**WHAT TO WORK ON:** Which lines in the listing contain the string "kita"? Gather every such line, treating uppercase and lowercase letters as distinct.

**SUPPLIED DATA:**
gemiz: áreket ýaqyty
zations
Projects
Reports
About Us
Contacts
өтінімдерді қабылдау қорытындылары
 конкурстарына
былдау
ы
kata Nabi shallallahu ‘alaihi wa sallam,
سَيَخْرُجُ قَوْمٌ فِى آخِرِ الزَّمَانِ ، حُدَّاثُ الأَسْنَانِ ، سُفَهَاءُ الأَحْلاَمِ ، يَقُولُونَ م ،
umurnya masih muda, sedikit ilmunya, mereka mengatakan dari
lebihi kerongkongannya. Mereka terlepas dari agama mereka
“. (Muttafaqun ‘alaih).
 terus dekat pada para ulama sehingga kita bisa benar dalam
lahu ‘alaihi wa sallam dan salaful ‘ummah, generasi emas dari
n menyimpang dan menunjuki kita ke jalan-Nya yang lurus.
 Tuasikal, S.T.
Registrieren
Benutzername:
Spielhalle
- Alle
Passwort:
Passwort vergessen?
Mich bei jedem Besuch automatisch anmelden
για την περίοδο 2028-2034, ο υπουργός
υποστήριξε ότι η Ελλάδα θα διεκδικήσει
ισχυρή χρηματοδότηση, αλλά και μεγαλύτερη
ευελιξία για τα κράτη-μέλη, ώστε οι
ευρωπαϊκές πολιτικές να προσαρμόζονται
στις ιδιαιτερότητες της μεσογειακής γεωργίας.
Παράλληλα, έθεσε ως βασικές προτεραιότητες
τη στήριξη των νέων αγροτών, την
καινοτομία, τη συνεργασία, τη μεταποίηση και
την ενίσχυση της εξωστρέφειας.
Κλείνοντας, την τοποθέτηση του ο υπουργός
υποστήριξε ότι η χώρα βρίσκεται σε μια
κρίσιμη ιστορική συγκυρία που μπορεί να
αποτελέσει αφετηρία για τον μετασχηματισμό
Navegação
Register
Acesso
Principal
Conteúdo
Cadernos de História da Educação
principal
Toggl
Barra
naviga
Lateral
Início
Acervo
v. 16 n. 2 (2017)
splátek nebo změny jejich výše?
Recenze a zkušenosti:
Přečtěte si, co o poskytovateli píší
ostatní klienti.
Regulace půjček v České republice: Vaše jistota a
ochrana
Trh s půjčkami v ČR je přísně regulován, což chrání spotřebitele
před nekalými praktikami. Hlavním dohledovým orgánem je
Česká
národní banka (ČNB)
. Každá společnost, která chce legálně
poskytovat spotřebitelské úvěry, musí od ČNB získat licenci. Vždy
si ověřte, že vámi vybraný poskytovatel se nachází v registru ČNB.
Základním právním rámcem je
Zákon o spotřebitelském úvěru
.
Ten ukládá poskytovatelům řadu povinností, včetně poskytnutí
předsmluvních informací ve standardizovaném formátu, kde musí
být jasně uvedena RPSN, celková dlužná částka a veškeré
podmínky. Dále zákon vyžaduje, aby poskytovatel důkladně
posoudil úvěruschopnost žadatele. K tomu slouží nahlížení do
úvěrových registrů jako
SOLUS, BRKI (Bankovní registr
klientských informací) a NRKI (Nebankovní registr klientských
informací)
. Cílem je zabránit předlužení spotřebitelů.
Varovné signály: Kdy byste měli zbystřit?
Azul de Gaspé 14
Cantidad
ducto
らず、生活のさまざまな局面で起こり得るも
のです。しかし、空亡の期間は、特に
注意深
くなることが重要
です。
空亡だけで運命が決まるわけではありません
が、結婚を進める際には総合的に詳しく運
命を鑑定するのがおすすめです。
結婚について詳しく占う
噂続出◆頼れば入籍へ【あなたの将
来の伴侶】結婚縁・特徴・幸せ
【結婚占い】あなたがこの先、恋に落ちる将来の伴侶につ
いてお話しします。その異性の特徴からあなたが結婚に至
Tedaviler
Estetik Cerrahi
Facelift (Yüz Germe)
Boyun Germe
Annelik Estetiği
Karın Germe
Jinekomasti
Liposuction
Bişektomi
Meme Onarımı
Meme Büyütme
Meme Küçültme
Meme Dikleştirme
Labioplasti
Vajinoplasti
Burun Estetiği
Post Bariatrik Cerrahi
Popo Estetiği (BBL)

**REPLY:**
 terus dekat pada para ulama sehingga kita bisa benar dalam
n menyimpang dan menunjuki kita ke jalan-Nya yang lurus.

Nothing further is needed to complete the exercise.